- _Exercise goal_: Each line from the one containing "[241,553,313,570] Corson, ->" to the end of the records below should be restated word for word; please leave out all other lines.

- _Recorded information_:

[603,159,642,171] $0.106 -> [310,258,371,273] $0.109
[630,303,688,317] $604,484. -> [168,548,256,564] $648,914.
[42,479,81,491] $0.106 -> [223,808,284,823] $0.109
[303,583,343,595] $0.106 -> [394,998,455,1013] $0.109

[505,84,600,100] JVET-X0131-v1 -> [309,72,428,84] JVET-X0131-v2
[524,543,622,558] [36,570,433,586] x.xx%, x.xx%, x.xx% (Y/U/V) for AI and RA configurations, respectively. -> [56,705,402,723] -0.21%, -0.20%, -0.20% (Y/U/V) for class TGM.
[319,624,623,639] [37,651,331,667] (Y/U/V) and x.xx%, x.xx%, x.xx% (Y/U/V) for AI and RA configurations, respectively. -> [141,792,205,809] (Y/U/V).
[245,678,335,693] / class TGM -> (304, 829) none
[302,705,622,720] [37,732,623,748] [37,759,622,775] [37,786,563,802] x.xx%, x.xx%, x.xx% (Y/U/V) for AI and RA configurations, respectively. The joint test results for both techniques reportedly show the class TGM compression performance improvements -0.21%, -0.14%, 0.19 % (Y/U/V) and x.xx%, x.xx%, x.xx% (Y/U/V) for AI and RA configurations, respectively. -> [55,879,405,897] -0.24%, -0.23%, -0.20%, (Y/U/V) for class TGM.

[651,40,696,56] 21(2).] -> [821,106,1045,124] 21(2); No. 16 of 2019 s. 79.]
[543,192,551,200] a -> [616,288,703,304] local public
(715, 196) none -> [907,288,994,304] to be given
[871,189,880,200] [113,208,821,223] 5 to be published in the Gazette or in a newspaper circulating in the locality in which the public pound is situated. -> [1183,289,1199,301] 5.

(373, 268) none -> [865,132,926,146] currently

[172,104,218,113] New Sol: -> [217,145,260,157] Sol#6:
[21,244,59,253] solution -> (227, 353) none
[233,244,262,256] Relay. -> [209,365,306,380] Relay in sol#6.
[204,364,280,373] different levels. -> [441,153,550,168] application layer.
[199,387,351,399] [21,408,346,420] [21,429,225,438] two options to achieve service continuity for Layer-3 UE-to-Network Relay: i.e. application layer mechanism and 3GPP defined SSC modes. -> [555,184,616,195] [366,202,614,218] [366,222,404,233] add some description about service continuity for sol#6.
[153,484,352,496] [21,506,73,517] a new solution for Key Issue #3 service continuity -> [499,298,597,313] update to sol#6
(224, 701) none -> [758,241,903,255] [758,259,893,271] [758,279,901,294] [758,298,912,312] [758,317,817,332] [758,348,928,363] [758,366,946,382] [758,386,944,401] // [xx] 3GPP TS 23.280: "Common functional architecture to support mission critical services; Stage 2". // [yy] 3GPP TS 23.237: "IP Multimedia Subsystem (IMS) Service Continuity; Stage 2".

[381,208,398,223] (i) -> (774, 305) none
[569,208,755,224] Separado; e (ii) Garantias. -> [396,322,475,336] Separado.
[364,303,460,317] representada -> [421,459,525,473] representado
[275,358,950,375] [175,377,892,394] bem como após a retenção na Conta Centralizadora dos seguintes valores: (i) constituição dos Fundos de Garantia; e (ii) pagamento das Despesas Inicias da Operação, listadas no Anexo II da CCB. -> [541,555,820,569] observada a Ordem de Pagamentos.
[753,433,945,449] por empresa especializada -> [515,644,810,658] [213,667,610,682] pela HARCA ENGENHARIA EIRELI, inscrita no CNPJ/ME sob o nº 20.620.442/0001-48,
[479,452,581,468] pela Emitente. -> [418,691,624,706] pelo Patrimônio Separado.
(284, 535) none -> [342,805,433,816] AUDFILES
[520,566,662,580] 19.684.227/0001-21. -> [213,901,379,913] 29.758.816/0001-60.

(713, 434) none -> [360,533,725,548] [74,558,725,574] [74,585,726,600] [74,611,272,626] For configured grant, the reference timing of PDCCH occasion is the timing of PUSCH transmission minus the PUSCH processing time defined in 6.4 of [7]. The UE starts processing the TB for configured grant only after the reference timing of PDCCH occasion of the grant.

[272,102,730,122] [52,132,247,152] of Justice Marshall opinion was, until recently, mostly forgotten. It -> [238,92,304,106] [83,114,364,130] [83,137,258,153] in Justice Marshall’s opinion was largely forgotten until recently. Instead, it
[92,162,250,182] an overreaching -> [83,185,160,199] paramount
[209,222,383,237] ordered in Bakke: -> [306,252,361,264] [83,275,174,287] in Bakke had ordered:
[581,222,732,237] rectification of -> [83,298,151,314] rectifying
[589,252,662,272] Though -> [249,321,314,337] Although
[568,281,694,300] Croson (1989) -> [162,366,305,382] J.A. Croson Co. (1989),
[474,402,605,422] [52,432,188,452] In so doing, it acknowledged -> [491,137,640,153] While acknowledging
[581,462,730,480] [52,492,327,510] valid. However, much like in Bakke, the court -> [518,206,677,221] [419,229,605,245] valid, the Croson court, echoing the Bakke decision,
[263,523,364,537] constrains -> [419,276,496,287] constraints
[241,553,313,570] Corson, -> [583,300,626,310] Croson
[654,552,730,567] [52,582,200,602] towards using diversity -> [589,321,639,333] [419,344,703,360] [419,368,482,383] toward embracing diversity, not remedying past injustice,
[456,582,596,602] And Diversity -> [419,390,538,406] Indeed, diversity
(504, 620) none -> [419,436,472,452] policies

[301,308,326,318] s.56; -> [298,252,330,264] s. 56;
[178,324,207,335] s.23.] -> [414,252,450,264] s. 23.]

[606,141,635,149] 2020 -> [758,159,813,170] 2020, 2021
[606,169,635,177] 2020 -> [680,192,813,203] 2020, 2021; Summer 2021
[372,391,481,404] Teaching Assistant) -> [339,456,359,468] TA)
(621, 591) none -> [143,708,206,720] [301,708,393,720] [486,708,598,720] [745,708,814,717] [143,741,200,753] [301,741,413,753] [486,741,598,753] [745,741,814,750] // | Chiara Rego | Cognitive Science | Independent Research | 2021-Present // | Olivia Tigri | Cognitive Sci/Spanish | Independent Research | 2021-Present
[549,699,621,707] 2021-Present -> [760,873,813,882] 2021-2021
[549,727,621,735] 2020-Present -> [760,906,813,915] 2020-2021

- _Task output_:
[241,553,313,570] Corson, -> [583,300,626,310] Croson
[654,552,730,567] [52,582,200,602] towards using diversity -> [589,321,639,333] [419,344,703,360] [419,368,482,383] toward embracing diversity, not remedying past injustice,
[456,582,596,602] And Diversity -> [419,390,538,406] Indeed, diversity
(504, 620) none -> [419,436,472,452] policies

[301,308,326,318] s.56; -> [298,252,330,264] s. 56;
[178,324,207,335] s.23.] -> [414,252,450,264] s. 23.]

[606,141,635,149] 2020 -> [758,159,813,170] 2020, 2021
[606,169,635,177] 2020 -> [680,192,813,203] 2020, 2021; Summer 2021
[372,391,481,404] Teaching Assistant) -> [339,456,359,468] TA)
(621, 591) none -> [143,708,206,720] [301,708,393,720] [486,708,598,720] [745,708,814,717] [143,741,200,753] [301,741,413,753] [486,741,598,753] [745,741,814,750] // | Chiara Rego | Cognitive Science | Independent Research | 2021-Present // | Olivia Tigri | Cognitive Sci/Spanish | Independent Research | 2021-Present
[549,699,621,707] 2021-Present -> [760,873,813,882] 2021-2021
[549,727,621,735] 2020-Present -> [760,906,813,915] 2020-2021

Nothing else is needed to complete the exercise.